The friend’s name was Mary. She was Maasai. She did not wear a shuka ¬or the elaborately beaded fan necklace. She wore a blue and black dress and had her hair done at a salon. She left her tribal lands and its cow dung cooking fires to gain a college degree. She worked for a while at a pharmacy but wanted her own. She moved to Kibera and opened it. Her husband was Caleb. He had just returned that day from Kisumu where he was visiting family. He sold groceries in Kibera.

Their home was the size of a dorm room. Half of it was occupied by their bed. The other half held a new blue couch, one table with a Chinese TV and DVD player atop it, and a second table with their dishes. The walls and ceiling were pieces of corrugated steel and decorated with a variety of bank calendars. There was a single bare light bulb, but they turned it off early because it only added to the room’s stifling heat. There were maybe four other rooms like this in their row, all sharing walls, so that you could hear the telenovella played in the room next door and the baby crying at the very end of the row. There was no door, only a hanging sheet. Neighborhood children poked their heads in and another friend passed through and joined us for lunch. It was like eating with my German relatives. It was impossible to leave an empty plate without being offered another scoop of rice and beans or a banana.

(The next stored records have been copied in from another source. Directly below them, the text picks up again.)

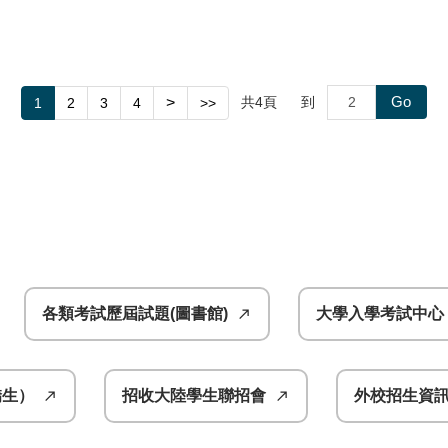
Go
>
共
4
頁
到
1
2
3
4
>>
各類考試歷屆試題(圖書館)
大學入學考試中心
僑生）
招收大陸學生聯招會
外校招生資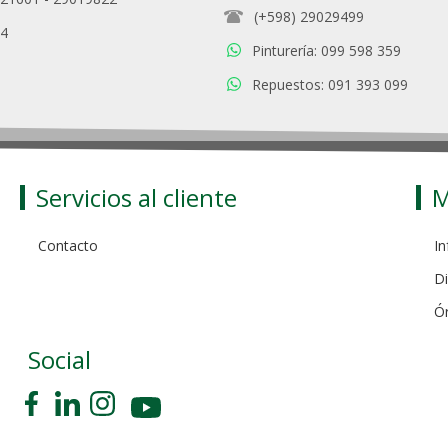
(+598) 29029499
94
Pinturería: 099 598 359
Repuestos: 091 393 099
Servicios al cliente
M
Contacto
In
Di
Ó
Social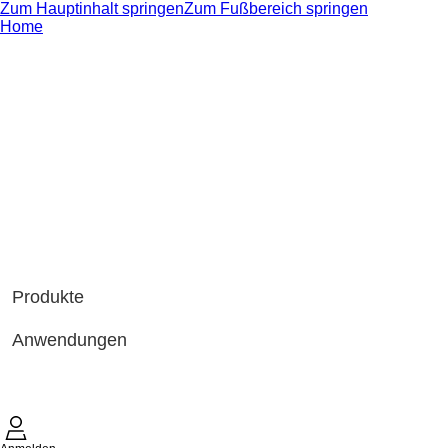
Zum Hauptinhalt springen
Zum Fußbereich springen
Home
Produkte
Anwendungen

I do not know for what the people who pay for these urban safaris are looking. It may be some sort of karmic balancing to acknowledge Kenya’s squalor after spending thousands on flights and days spent in luxury watching exotic fauna. It may be a personal reminder that their lives could be that much worse and that their complaints about delayed flights and lines at the DMV are ultimately very shallow. It may just be an opportunity to see something different and to have atypical stories and pictures to share with family and friends back home. It probably is some blend of the three and cagey tour guides no doubt emphasize one aspect or another depending on what their customers expect and want.

I found a vibrant community. It was with some pride that Mary told us Kibera was the second-largest slum in Africa after Soweto in South Africa. She and Caleb liked living there. I do not doubt that Mary and Caleb would prefer to have indoor plumbing and consistent electricity and more than a single room, especially once they have children, but they still chose it over their homelands. The slum offered them opportunities to economically advance their lives. There were restaurants and bars. There were pharmacies and markets. There were clothes and toys. There was a coffin maker. There were schools.

Humanity can adapt to an awful lot. That not every person in prison commits suicide and that communities continue to exist in Pokot is proof enough of that, but the slums are far from the worst there can be. I know there is no privacy and I am sure the crime rate is incredible and that there are other psychic troubles that I have not imagined, but materially, someone camping in a tent is probably more deprived than a slum resident.

I do wish that one day there are no slums because every person and family has the same opportunity for the material things and utilities that we take for granted in the developed world and that they do not have to content themselves with what Mary and Caleb enjoy now, but until that day comes, Kibera will do.